- **Your assignment**
Your task is to copy each line of the records that includes the string "sluoksnis".

- **Given records**
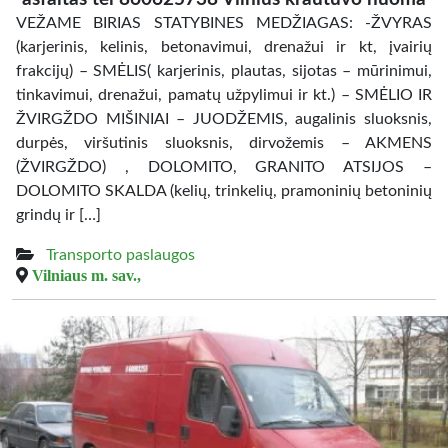
VEŽAME BIRIAS STATYBINES MEDŽIAGAS: -ŽVYRAS
(karjerinis, kelinis, betonavimui, drenažui ir kt, įvairių
frakcijų) – SMĖLIS( karjerinis, plautas, sijotas – mūrinimui,
tinkavimui, drenažui, pamatų užpylimui ir kt.) – SMĖLIO IR
ŽVIRGŽDO MIŠINIAI – JUODŽEMIS, augalinis sluoksnis,
durpės, viršutinis sluoksnis, dirvožemis – AKMENS
(ŽVIRGŽDO) , DOLOMITO, GRANITO ATSIJOS –
DOLOMITO SKALDA (kelių, trinkelių, pramoninių betoninių
grindų ir […]
Transporto paslaugos
Vilniaus m. sav.,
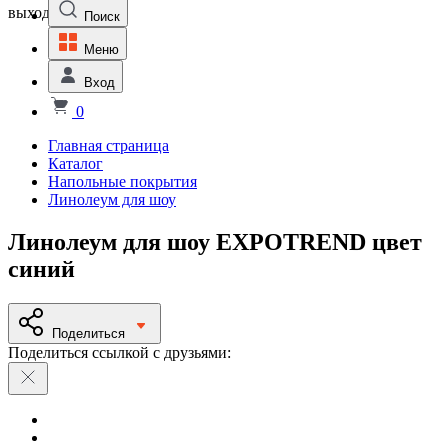
выходной
Поиск
Меню
Вход
0
Главная страница
Каталог
Напольные покрытия
Линолеум для шоу
Линолеум для шоу EXPOTREND цвет
синий
Поделиться
Поделиться ссылкой с друзьями:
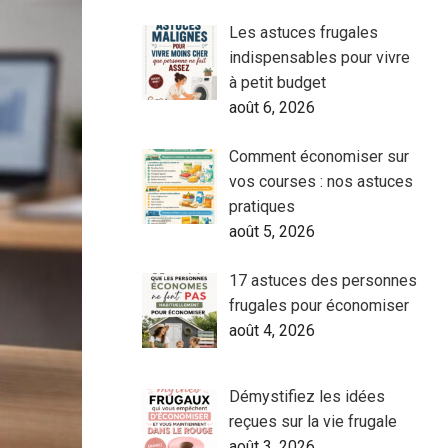
Les astuces frugales
indispensables pour vivre
à petit budget
août 6, 2026
Comment économiser sur
vos courses : nos astuces
pratiques
août 5, 2026
17 astuces des personnes
frugales pour économiser
août 4, 2026
Démystifiez les idées
reçues sur la vie frugale
août 3, 2026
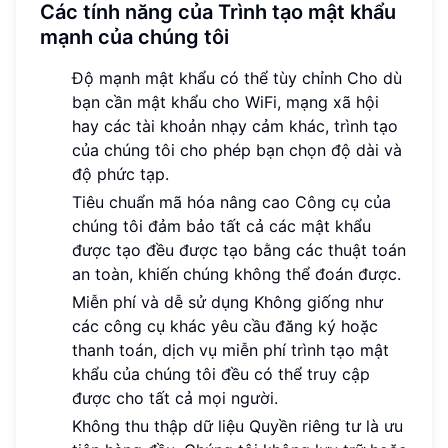
Các tính năng của Trình tạo mật khẩu
mạnh của chúng tôi
Độ mạnh mật khẩu có thể tùy chỉnh Cho dù
bạn cần mật khẩu cho WiFi, mạng xã hội
hay các tài khoản nhạy cảm khác, trình tạo
của chúng tôi cho phép bạn chọn độ dài và
độ phức tạp.
Tiêu chuẩn mã hóa nâng cao Công cụ của
chúng tôi đảm bảo tất cả các mật khẩu
được tạo đều được tạo bằng các thuật toán
an toàn, khiến chúng không thể đoán được.
Miễn phí và dễ sử dụng Không giống như
các công cụ khác yêu cầu đăng ký hoặc
thanh toán, dịch vụ miễn phí trình tạo mật
khẩu của chúng tôi đều có thể truy cập
được cho tất cả mọi người.
Không thu thập dữ liệu Quyền riêng tư là ưu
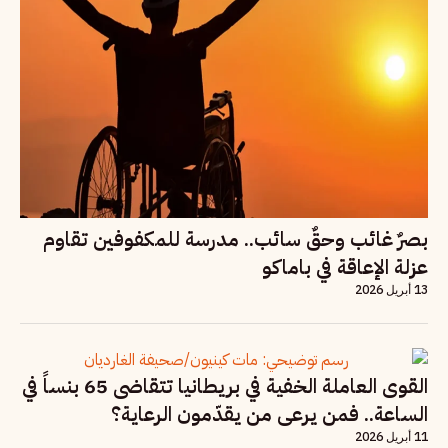
بصرٌ غائب وحقٌ سائب.. مدرسة للمكفوفين تقاوم
عزلة الإعاقة في باماكو
13 أبريل 2026
القوى العاملة الخفية في بريطانيا تتقاضى 65 بنساً في
الساعة.. فمن يرعى من يقدّمون الرعاية؟
11 أبريل 2026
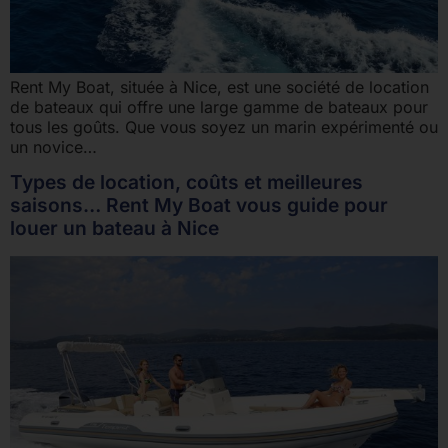
Rent My Boat, située à Nice, est une société de location
de bateaux qui offre une large gamme de bateaux pour
tous les goûts. Que vous soyez un marin expérimenté ou
un novice…
Types de location, coûts et meilleures
saisons… Rent My Boat vous guide pour
louer un bateau à Nice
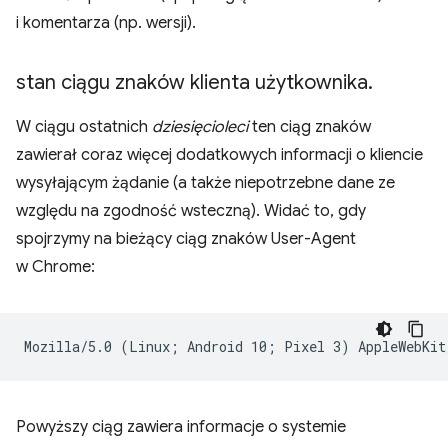
i komentarza (np. wersji).
stan ciągu znaków klienta użytkownika
.
W ciągu ostatnich
dziesięcioleci
ten ciąg znaków
zawierał coraz więcej dodatkowych informacji o kliencie
wysyłającym żądanie (a także niepotrzebne dane ze
względu na zgodność wsteczną). Widać to, gdy
spojrzymy na bieżący ciąg znaków User-Agent
w Chrome:
Powyższy ciąg zawiera informacje o systemie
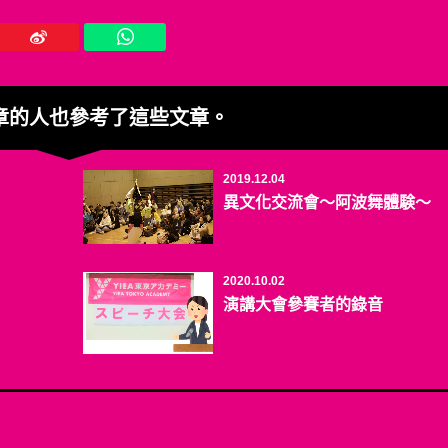
章的人也參考了這些文章。
2019.12.04
異文化交流會～阿波舞體験～
2020.10.02
演講大會參賽者的錄音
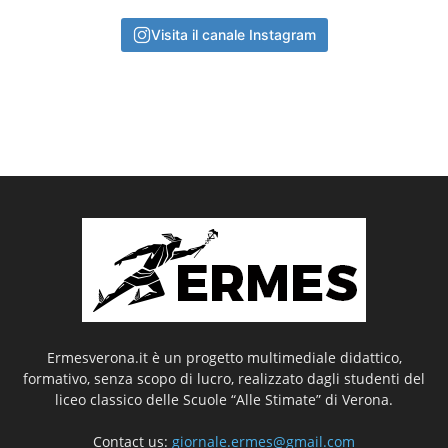
Visita il canale Instagram
Ermesverona.it è un progetto multimediale didattico,
formativo, senza scopo di lucro, realizzato dagli studenti del
liceo classico delle Scuole “Alle Stimate” di Verona.
Contact us:
giornale.ermes@gmail.com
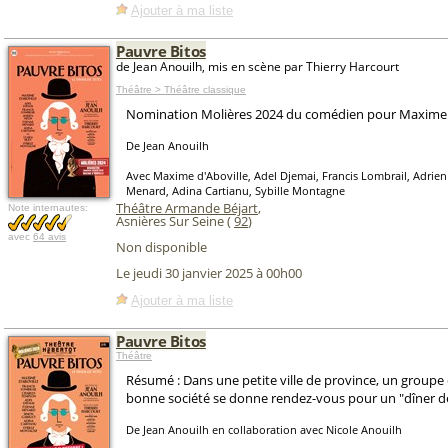
Ajouter à ma liste
Pauvre Bitos
de Jean Anouilh, mis en scène par Thierry Harcourt
Théâtre > Théâtre classique
Nomination Molières 2024 du comédien pour Maxime 
De Jean Anouilh
Avec Maxime d'Aboville, Adel Djemai, Francis Lombrail, Adrien
Menard, Adina Cartianu, Sybille Montagne
Théâtre Armande Béjart
,
Note internautes:
Asnières Sur Seine (
92
)
avec
64 avis
Non disponible
Le jeudi 30 janvier 2025 à 00h00
Ajouter à ma liste
Pauvre Bitos
Théâtre
Résumé : Dans une petite ville de province, un groupe 
bonne société se donne rendez-vous pour un "dîner de
De Jean Anouilh en collaboration avec Nicole Anouilh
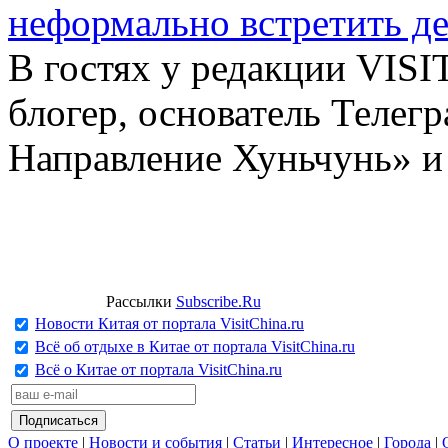
неформально встретить д
В гостях у редакции VIS
блогер, основатель Телег
Направление Хуньчунь» и
Рассылки
Subscribe.Ru
Новости Китая от портала VisitChina.ru
Всё об отдыхе в Китае от портала VisitChina.ru
Всё о Китае от портала VisitChina.ru
О проекте
|
Новости и события
|
Статьи
|
Интересное
|
Города
|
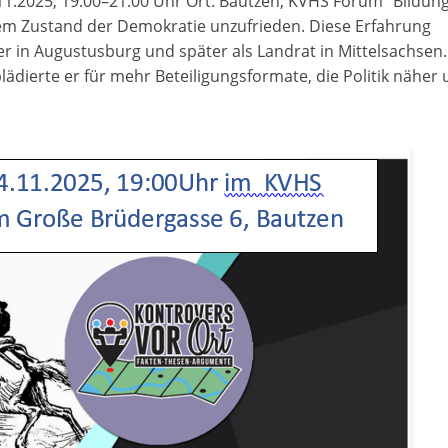
.11.2025, 19:00–21:00 Uhr Ort: Bautzen, KVHS Forum "Bildun
dem Zustand der Demokratie unzufrieden. Diese Erfahrung
 in Augustusburg und später als Landrat in Mittelsachsen.
lädierte er für mehr Beteiligungsformate, die Politik näher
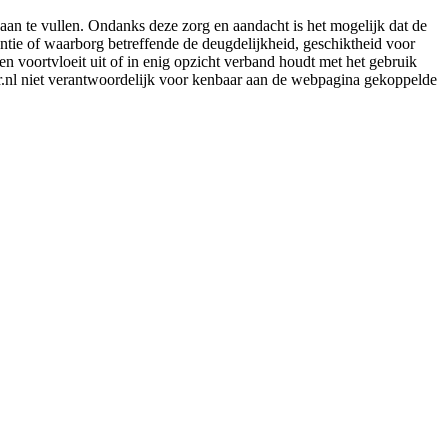
aan te vullen. Ondanks deze zorg en aandacht is het mogelijk dat de
rantie of waarborg betreffende de deugdelijkheid, geschiktheid voor
en voortvloeit uit of in enig opzicht verband houdt met het gebruik
er.nl niet verantwoordelijk voor kenbaar aan de webpagina gekoppelde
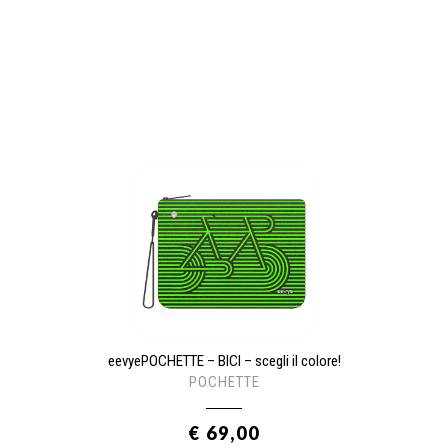
eevyePOCHETTE – BICI – scegli il colore!
POCHETTE
€ 69,00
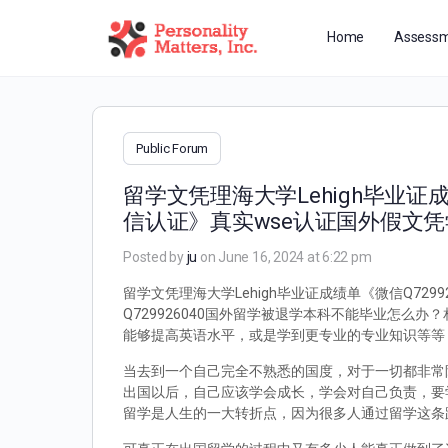
Home
Assessm
Public Forum
留学文凭理海大学Lehigh毕业证
信认证》真实wse认证国外假文
Posted by
ju
on June 16, 2024 at 6:22 pm
留学文凭理海大学Lehigh毕业证成绩单《微信Q72
Q729926040国外留学被退学本科不能毕业怎
能够提高英语水平，或是学到更专业的专业知识等等
当去到一个自己完全不熟悉的国度，对于一切都非常
出国以后，自己应该学会成长，学会对自己负责，要
留学是人生的一大转折点，因为很多人通过留学这条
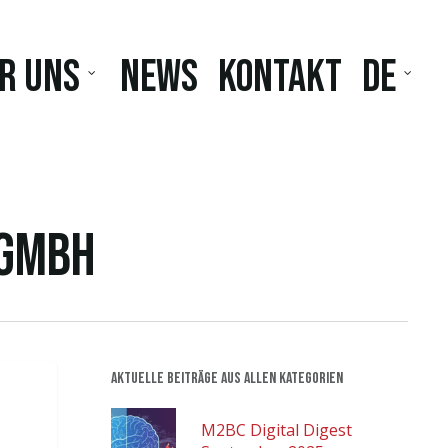
r uns
News
Kontakt
DE
 GmbH
Aktuelle Beiträge aus allen Kategorien
M2BC Digital Digest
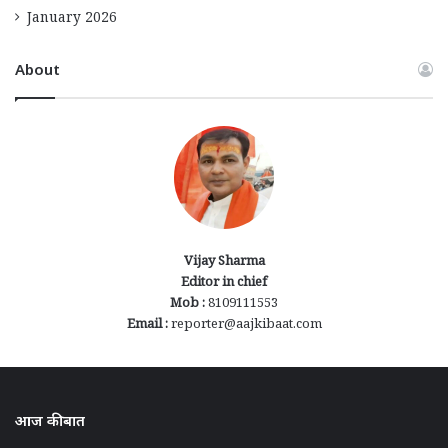
January 2026
About
Vijay Sharma
Editor in chief
Mob :
8109111553
Email :
reporter@aajkibaat.com
आज की बात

- **Output**
ŽVIRGŽDO MIŠINIAI – JUODŽEMIS, augalinis sluoksnis,
durpės, viršutinis sluoksnis, dirvožemis – AKMENS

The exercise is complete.